→ Input material
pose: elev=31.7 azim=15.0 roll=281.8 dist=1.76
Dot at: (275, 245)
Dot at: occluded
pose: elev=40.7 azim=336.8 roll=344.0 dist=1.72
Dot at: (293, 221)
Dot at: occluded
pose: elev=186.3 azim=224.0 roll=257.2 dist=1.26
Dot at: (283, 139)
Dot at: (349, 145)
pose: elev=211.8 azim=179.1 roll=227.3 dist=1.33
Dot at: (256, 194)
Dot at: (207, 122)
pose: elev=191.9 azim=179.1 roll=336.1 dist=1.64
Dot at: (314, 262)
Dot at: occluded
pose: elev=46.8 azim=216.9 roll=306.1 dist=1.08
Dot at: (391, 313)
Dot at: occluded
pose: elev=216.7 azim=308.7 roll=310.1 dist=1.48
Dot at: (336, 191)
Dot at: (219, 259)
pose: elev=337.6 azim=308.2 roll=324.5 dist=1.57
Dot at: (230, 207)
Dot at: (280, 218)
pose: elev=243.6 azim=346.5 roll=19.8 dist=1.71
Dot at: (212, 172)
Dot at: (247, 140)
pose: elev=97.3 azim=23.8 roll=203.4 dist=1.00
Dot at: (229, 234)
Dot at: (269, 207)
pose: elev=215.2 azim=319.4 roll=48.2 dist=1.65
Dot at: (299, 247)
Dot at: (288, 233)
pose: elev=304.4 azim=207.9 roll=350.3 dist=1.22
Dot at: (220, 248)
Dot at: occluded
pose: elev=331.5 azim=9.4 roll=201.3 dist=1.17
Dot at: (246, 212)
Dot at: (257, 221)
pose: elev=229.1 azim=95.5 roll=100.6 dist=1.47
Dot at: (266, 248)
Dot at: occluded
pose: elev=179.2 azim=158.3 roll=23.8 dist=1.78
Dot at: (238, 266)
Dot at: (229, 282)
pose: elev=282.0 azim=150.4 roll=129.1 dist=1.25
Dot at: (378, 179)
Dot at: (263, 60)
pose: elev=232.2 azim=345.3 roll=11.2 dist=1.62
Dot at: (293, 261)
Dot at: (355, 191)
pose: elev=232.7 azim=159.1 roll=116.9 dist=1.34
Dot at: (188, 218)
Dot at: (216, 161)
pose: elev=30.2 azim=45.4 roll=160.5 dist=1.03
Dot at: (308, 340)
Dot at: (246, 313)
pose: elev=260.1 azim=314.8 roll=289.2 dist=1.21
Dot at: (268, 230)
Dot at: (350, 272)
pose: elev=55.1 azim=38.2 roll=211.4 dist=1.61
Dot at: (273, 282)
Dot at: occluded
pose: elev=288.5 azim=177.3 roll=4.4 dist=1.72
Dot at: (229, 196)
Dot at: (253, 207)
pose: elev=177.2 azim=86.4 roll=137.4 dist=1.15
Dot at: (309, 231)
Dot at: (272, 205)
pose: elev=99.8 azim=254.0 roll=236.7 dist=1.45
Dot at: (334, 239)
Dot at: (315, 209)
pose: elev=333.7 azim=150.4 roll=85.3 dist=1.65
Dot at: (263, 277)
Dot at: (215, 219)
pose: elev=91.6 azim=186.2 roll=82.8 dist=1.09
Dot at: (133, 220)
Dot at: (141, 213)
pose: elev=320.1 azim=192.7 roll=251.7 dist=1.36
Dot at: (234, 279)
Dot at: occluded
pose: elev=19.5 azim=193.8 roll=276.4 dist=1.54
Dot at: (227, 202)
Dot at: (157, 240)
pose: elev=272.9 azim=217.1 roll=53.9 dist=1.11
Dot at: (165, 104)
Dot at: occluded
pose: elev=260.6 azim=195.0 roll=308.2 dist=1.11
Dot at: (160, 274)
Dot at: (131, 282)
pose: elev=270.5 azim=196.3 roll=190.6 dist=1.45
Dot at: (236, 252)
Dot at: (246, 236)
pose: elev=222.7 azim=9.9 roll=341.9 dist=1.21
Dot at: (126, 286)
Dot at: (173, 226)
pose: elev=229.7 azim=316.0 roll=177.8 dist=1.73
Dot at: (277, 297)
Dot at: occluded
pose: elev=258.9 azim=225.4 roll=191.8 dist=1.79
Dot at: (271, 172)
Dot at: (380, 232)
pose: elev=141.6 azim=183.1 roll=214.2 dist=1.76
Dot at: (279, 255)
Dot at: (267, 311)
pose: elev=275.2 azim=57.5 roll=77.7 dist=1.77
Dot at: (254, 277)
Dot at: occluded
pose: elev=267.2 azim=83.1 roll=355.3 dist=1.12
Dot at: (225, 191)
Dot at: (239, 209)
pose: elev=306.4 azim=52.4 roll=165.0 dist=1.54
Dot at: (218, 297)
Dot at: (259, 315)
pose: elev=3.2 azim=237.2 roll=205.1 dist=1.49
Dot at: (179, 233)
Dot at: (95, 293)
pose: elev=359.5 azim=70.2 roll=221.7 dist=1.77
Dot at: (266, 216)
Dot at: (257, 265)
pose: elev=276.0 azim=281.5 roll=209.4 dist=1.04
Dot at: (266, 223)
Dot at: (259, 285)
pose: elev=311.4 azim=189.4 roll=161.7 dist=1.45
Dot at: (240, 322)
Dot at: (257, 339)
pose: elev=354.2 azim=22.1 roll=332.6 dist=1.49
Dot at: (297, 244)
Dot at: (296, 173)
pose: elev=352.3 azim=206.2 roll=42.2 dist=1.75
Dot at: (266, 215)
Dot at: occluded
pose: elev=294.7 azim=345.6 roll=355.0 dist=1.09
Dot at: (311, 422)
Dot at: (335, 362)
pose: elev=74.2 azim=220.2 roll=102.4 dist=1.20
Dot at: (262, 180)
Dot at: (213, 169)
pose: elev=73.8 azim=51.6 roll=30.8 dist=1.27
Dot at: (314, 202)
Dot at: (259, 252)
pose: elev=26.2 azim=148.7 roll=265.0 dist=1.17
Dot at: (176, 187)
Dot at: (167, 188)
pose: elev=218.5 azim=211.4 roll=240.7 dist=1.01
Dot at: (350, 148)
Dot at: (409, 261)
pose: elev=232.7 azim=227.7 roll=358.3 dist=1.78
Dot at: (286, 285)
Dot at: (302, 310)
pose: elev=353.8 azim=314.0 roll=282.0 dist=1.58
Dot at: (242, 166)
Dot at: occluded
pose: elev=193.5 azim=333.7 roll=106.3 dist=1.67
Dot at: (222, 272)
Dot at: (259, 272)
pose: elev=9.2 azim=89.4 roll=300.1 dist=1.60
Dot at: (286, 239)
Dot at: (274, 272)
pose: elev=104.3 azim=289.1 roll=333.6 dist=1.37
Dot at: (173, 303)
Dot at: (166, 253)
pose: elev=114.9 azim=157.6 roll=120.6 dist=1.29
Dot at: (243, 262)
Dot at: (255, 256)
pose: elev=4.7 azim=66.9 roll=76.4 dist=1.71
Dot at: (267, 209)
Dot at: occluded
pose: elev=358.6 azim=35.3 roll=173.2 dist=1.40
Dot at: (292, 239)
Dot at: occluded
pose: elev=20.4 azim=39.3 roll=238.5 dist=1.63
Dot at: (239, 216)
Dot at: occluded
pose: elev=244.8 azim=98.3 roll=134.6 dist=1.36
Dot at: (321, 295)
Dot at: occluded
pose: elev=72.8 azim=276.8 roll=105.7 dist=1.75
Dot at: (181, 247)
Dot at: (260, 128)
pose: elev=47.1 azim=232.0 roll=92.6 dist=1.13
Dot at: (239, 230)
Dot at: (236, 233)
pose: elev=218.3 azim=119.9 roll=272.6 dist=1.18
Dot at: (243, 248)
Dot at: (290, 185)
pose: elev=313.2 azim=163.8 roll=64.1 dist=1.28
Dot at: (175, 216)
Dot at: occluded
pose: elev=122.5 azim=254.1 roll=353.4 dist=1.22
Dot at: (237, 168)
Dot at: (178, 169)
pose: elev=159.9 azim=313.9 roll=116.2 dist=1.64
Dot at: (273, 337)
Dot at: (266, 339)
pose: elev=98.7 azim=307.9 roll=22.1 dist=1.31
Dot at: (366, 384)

→ What needs to be done
Can you copy out every line, unchanged, beginning with the one that contains "pose: elev=258.9 azim=225.4" and stopping after the one that contains "Dot at: (257, 265)"?

→ Expected output
pose: elev=258.9 azim=225.4 roll=191.8 dist=1.79
Dot at: (271, 172)
Dot at: (380, 232)
pose: elev=141.6 azim=183.1 roll=214.2 dist=1.76
Dot at: (279, 255)
Dot at: (267, 311)
pose: elev=275.2 azim=57.5 roll=77.7 dist=1.77
Dot at: (254, 277)
Dot at: occluded
pose: elev=267.2 azim=83.1 roll=355.3 dist=1.12
Dot at: (225, 191)
Dot at: (239, 209)
pose: elev=306.4 azim=52.4 roll=165.0 dist=1.54
Dot at: (218, 297)
Dot at: (259, 315)
pose: elev=3.2 azim=237.2 roll=205.1 dist=1.49
Dot at: (179, 233)
Dot at: (95, 293)
pose: elev=359.5 azim=70.2 roll=221.7 dist=1.77
Dot at: (266, 216)
Dot at: (257, 265)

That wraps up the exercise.